The announcement is an about-face for the singer, who was among the artists who rebuffed invitations to perform on football’s biggest stage in support of Colin Kaepernick, the former San Francisco 49ers quarterback who has been unable to find a new team since he became a free agent in March 2017. Kaepernick accused the league of blackballing him because of his kneeling during the national anthem to protest police brutality toward Black people.
Facing player protests and an impending loss of cachet for the show, the NFL in 2019 signed on Jay-Z and Roc Nation, the rapper’s entertainment and sports company, as “live music entertainment strategist,” to consult on the Super Bowl halftime show and contribute to the league’s activism campaign, Inspire Change.

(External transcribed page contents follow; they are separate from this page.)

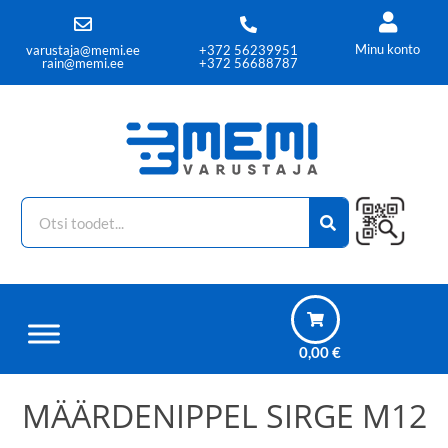
Minu konto
varustaja@memi.ee
+372 56239951
rain@memi.ee
+372 56688787
0,00
€
MÄÄRDENIPPEL SIRGE M12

Rihanna is managed by Roc Nation and signed to its record label, according to the company’s website.
Last February’s halftime show in Los Angeles was the third under Roc Nation’s guidance. Hometown rap icons Dr. Dre, Snoop Dogg and Kendrick Lamar, and singer Mary J. Blige delivered well-regarded performances that bookended that of rapper Eminem. In what appeared to be a reference to Kaepernick’s protest, the Detroit rapper knelt after performing “Lose Yourself” in a move that was anticipated by NFL officials who had seen him do it in rehearsals.
In the years since Rihanna’s last album release, she has appeared as a guest on a small handful of singles by other artists – including DJ Khaled’s “Wild Thoughts,” which hit No. 2 on the Billboard chart in 2017 – and intermittently teased new music of her own, although none has materialized.
As a result, what would be Rihanna’s ninth studio album has taken on a near-mythic quality among fans – who regularly refer to it as “R9” – even as the singer has focused instead on projects such as her fashion and beauty brands. Earlier this year, Rihanna had her first child with rapper ASAP Rocky.
In a 2019 interview with T Magazine, the singer of “Umbrella” and “We Found Love” said the new album would, as long rumored, be a reggae project, while joking about the fan-given name. “I’m about to call it that probably, ’cause they have haunted me with this ‘R9, R9, when is R9 coming out?’ How will I accept another name after that’s been burned into my skull?”
More recently, Rihanna told Vogue, “I’m looking at my next project completely differently from the way I had wanted to put it out before,” adding: “It’s authentic, it’ll be fun for me, and it takes a lot of the pressure off.”